Leesburg Council, Airport Commission Move Ahead with Ad Hoc Committee

The future of the Leesburg Airport Commission looks to be a continued point of discussion throughout the year.

The Town Council this week moved forward with a Airport Commission-endorsed response to Mayor Kelly Burk’s proposed commission changes, presented in January. Rather than moving forward with Burk’s plan to change to both the membership makeup of the commission and some of its roles and responsibilities, the council instead chose to form an ad hoc committee to study the vision, mission, and responsibilities of the commission, along with its membership makeup.

Vice Mayor Marty Martinez was chosen to serve as chairman of the ad hoc committee, and council members Kari Nacy and Neil Steinberg will also serve with him. From the Airport Commission side, Vice Chairman Dan Duenkel, with Chairman Dennis Boykin assisting, will also be a part of the committee. The committee will also include two airport hangar tenants, Tom Saxon and Charlie Bobbish, and one representative from each of the 11 airport-based businesses will be invited to participate. There will also be a representative from the Economic Development Commission, to be determined by its members. Airport Director Scott Coffman and Economic Development Director Russell Seymour will provide staff support to the panel. The committee will serve until July 1, unless the council provides an extension. A date for the first meeting has not yet been set.

Burk’s proposal in January drew the ire of Airport commissioners, who said they were caught off guard with no advance notice. Her stated desire to have more of a business-first focus to the airport offended some, who felt that the commission has always had an economic development focus. It was her proposal that led the commission to instead advocate for the ad hoc committee approach.

Burk has been vocal about her preference to see the airport’s current and future fixed-base operators, ProJet Aviation and SK Aviation, respectively, be a part of the Airport Commission. Both had reached out to her with that stated desire, she said. She had proposed having both represented on the commission as non-voting members, but current commissioners have raised concerns about of fairness. Limiting business representation on the commission to the airport’s two FBOs excludes the other nine airport-based business, they stated, and could have the airport run afoul of its grant obligations.

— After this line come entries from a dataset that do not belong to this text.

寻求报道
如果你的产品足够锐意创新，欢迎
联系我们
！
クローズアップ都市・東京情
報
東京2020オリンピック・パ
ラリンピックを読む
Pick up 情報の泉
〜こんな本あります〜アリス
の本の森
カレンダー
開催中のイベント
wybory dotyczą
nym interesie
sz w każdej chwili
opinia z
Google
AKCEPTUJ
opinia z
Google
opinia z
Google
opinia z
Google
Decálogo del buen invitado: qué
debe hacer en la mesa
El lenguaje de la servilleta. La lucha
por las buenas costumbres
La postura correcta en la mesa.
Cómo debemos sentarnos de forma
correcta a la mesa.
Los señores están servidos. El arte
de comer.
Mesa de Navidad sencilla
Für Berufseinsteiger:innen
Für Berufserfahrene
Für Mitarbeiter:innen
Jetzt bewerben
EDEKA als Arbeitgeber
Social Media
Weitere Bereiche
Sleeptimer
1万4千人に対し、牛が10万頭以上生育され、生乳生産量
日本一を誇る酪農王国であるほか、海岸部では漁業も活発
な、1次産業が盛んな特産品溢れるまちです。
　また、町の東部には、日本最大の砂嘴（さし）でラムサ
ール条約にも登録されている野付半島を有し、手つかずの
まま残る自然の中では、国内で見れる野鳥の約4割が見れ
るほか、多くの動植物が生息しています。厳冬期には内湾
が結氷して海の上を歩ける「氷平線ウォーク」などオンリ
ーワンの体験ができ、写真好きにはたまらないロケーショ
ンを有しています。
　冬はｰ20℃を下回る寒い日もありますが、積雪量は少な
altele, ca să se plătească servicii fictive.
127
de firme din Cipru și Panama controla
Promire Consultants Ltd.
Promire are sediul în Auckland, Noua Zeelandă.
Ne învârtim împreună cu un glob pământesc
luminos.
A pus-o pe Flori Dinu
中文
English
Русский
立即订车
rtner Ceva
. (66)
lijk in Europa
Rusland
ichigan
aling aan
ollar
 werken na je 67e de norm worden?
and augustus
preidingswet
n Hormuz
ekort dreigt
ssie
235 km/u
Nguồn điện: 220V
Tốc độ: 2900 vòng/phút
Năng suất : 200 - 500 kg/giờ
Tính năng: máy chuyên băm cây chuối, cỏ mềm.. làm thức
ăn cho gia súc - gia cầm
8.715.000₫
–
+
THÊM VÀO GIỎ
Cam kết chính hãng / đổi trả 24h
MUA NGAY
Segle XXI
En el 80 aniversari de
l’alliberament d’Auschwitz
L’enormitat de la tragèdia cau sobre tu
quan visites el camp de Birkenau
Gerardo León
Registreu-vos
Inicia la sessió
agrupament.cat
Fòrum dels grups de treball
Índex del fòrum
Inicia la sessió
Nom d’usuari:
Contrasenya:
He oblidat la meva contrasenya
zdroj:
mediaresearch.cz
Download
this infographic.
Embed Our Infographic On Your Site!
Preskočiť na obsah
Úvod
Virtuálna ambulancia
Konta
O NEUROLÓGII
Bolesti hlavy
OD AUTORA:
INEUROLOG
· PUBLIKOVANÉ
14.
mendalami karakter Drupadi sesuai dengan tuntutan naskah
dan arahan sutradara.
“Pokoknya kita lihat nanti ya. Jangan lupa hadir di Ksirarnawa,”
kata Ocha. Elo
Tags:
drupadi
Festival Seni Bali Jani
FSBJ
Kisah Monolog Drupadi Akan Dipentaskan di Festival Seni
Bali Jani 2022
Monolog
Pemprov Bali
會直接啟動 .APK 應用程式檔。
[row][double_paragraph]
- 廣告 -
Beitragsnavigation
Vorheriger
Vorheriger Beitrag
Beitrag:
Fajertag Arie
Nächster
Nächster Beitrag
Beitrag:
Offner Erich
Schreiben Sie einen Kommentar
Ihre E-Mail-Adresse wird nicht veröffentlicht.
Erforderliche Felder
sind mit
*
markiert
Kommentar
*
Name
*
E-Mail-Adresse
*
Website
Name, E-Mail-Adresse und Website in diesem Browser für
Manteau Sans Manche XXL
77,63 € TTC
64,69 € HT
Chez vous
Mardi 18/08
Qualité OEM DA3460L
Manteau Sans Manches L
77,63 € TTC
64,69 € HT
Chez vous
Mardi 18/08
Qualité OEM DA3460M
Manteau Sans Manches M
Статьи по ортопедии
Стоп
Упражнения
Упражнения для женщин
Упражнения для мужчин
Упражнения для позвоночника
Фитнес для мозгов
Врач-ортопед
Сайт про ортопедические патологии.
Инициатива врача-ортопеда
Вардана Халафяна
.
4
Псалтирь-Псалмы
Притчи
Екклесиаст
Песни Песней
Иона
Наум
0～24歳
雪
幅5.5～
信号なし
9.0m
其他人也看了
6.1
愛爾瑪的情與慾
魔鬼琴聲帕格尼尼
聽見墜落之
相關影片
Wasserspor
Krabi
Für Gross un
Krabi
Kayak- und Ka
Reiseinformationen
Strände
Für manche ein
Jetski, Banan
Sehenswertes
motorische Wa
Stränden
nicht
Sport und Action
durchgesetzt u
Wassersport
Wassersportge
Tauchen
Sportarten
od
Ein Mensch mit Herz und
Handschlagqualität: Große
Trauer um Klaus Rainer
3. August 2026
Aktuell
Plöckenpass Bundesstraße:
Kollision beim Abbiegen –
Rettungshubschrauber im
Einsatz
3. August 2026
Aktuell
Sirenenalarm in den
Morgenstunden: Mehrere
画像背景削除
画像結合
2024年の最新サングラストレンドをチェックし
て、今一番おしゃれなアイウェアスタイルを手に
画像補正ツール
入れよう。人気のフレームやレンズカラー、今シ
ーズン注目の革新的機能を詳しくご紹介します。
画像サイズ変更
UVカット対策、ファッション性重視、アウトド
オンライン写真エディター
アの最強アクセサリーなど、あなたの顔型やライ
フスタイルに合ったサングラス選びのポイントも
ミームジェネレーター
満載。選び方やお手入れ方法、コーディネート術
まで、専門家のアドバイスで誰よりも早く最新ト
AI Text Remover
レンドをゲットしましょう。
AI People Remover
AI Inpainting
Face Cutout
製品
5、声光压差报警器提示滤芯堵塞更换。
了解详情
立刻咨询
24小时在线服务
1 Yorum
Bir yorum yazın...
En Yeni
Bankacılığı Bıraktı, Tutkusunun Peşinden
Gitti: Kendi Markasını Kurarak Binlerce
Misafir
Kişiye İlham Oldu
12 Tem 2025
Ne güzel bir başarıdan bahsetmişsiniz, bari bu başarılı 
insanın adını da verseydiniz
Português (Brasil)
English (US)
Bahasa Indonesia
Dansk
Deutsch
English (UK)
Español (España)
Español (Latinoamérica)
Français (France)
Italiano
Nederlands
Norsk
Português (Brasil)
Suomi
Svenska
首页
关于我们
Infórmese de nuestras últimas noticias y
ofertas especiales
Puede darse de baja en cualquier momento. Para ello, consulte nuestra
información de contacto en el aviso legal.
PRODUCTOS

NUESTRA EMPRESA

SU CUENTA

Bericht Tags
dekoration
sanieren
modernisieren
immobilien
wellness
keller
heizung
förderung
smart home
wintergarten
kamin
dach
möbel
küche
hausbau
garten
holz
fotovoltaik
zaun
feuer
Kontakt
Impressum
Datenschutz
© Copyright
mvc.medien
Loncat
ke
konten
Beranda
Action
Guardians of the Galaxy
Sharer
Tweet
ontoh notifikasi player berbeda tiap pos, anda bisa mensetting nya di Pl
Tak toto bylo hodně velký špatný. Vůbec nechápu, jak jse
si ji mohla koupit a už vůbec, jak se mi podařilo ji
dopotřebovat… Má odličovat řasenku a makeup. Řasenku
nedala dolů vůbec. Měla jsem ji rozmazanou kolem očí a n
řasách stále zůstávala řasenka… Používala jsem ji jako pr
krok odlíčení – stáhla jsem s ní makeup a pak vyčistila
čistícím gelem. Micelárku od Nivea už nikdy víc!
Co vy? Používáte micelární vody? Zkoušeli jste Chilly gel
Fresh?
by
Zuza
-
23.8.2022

That same argument was raised during Wednesday night’s commission meeting, and pointedly at Steinberg, the commission’s council liaison. The previous evening, after the council voted to create the ad hoc committee, Steinberg attempted to find support to initiate a Town Code amendment to include the FBOs as ex oficio members on the commission. Councilwoman Suzanne Fox did not support a motion to suspend the rules to consider that initiation, so the vote was not taken. However, Steinberg did find support from four of his colleagues to add the topic to the council’s next work session, Feb. 22.

Commissioners on Wednesday night questioned Steinberg why he was attempting to make such a change when that is one of the items the not-yet-convened ad hoc committee would be studying.

“Putting them ahead of the study, that blows my mind. Where did that come from,” Commissioner Tom Toth asked. “Ultimately what the mayor wants she’s getting putting the FBOs in there.”

Commissioners also pointed out that Scott Kuhn, president and CEO of SK Aviation, who was present during the commission meeting, had never raised objection to the process endorsed by the Airport Commission, nor had he expressed that he felt excluded from commission business. Toth said it was ProJet Aviation CEO Shye Gilad who was the one pressing for immediate changes.

In defending his action, Steinberg said, without naming names, “if you talk to at least one of the FBOs it’s a different picture entirely.”

“We have voices on both sides. We have to listen to all the voices, and we have to make decisions based on what we hear,” Steinberg said. Putting the FBOs on the commission sooner, “is not necessarily a permanent decision either. What comes out of this ad hoc committee will be the determining factor for the structure.”

Boykin emphasized that “you can’t treat businesses unequally because they’re bigger,” and said he’d already heard from two airport businesses on Wednesday that they were prepared to file a complaint. 

“You’ve already been briefed that that’s going to be an issue. I don’t understand why you would do that,” he said.

The commission will convene again next Tuesday evening to discuss Steinberg’s proposal to have the FBOs empaneled immediately on the commission.

Wednesday night, the commission moved forward with the formation of a business operators subcommittee, to serve under the Airport Commission. That subcommittee will have representation from all 11 airport-based businesses, and will be included in all commission meetings and correspondence. The members of that subcommittee will select its chair. Boykin said it’s an idea the commission has been working on since the fall, and will be a good way for businesses to have more of a voice in commission business.